## PROBLEM STATEMENT:
Exclude the images, then return every line below exactly as written.

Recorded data
################
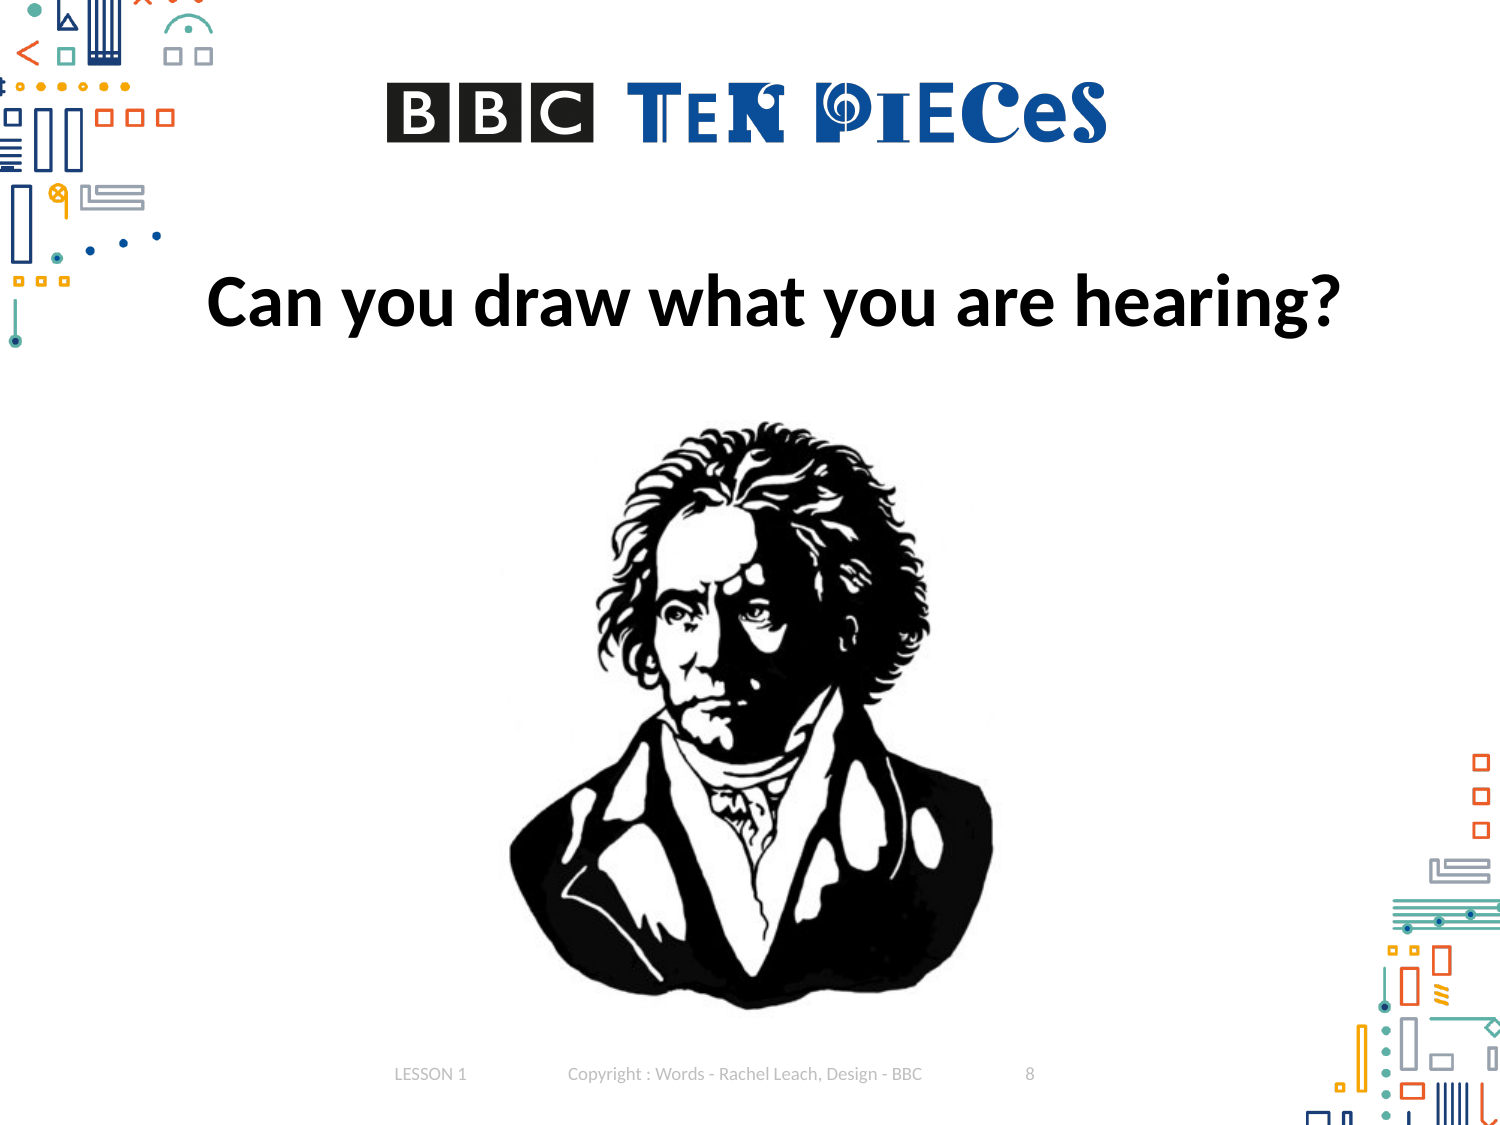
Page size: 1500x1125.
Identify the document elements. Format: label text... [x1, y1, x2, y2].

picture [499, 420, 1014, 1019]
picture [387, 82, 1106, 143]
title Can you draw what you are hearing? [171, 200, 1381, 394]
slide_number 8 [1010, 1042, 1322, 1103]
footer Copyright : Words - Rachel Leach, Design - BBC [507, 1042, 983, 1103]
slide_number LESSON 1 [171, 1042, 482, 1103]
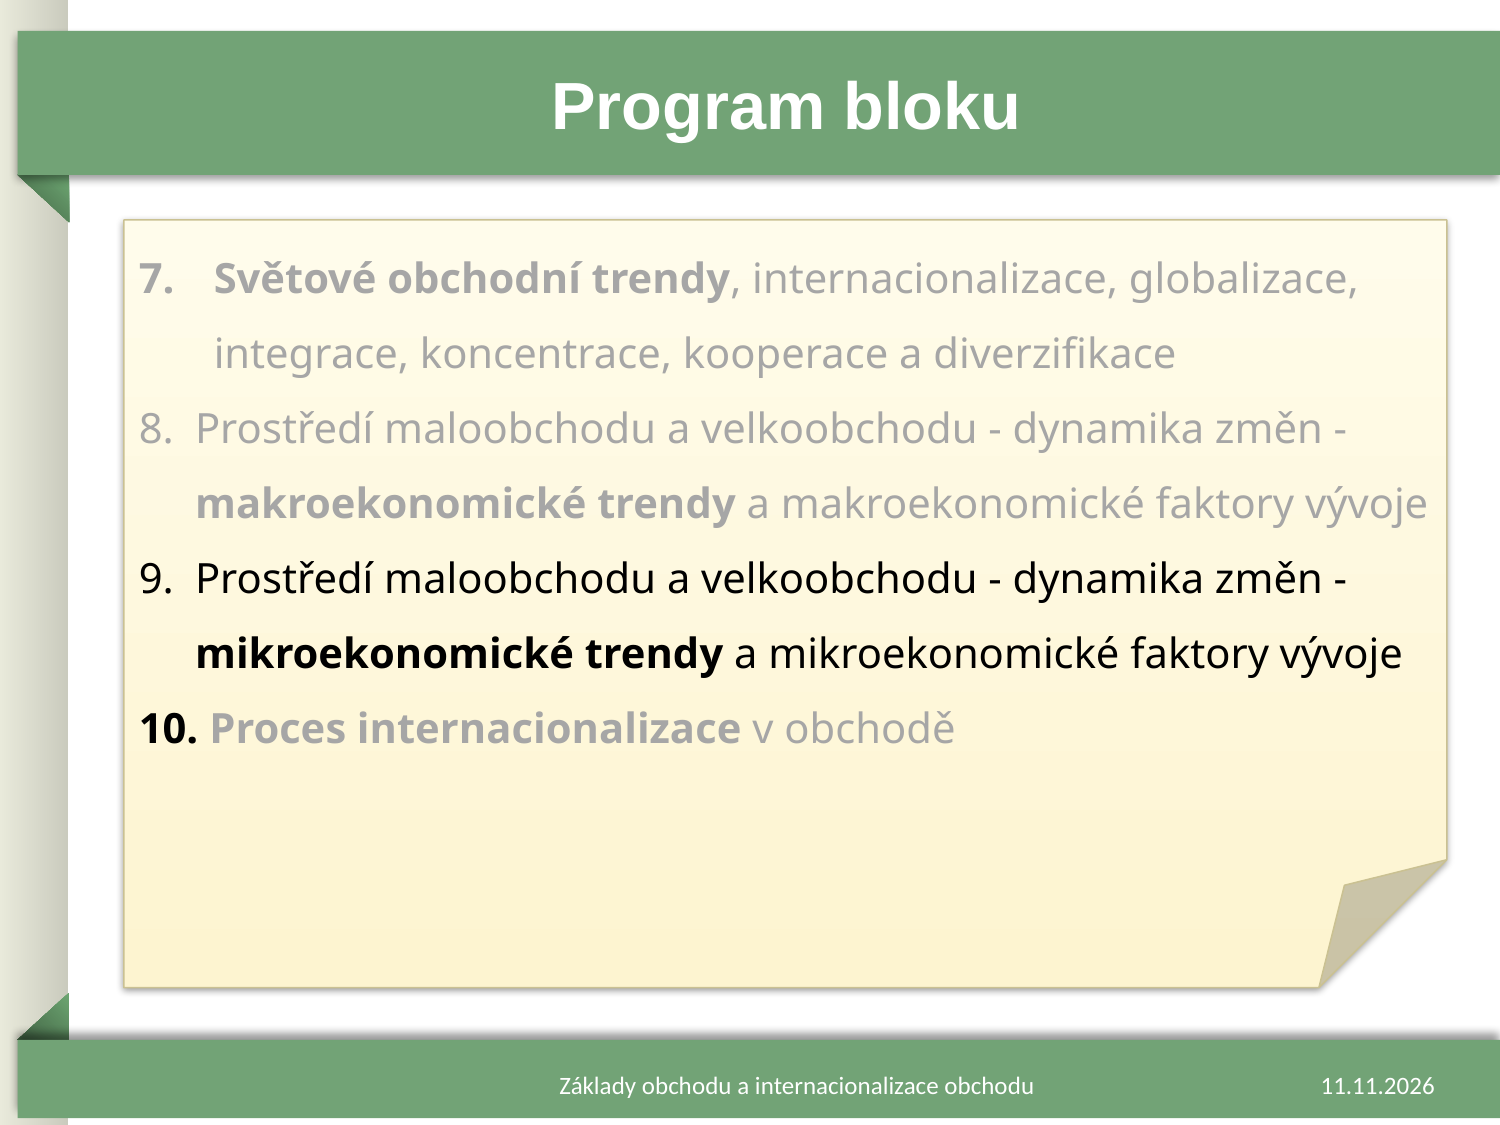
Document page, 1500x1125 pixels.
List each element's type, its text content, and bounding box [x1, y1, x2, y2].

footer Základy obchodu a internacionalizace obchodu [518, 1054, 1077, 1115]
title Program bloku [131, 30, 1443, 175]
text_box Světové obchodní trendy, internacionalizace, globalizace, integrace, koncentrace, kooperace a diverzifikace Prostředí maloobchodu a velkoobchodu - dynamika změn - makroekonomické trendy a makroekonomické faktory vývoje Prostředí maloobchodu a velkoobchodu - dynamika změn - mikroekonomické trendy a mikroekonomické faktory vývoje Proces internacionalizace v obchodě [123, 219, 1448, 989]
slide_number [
################
## YOUR SOLUTION:
Page size: 1500x1125.
Identify the document elements. Format: label text... [x1, y1, x2, y2].

picture [499, 420, 1014, 1019]
picture [387, 82, 1106, 143]
title Can you draw what you are hearing? [171, 200, 1381, 394]
slide_number 8 [1010, 1042, 1322, 1103]
footer Copyright : Words - Rachel Leach, Design - BBC [507, 1042, 983, 1103]
slide_number LESSON 1 [171, 1042, 482, 1103]
Document page, 1500x1125 pixels.
List each element's type, its text content, and bounding box [x1, y1, x2, y2].

footer Základy obchodu a internacionalizace obchodu [518, 1054, 1077, 1115]
title Program bloku [131, 30, 1443, 175]
text_box Světové obchodní trendy, internacionalizace, globalizace, integrace, koncentrace, kooperace a diverzifikace Prostředí maloobchodu a velkoobchodu - dynamika změn - makroekonomické trendy a makroekonomické faktory vývoje Prostředí maloobchodu a velkoobchodu - dynamika změn - mikroekonomické trendy a mikroekonomické faktory vývoje Proces internacionalizace v obchodě [123, 219, 1448, 989]
slide_number [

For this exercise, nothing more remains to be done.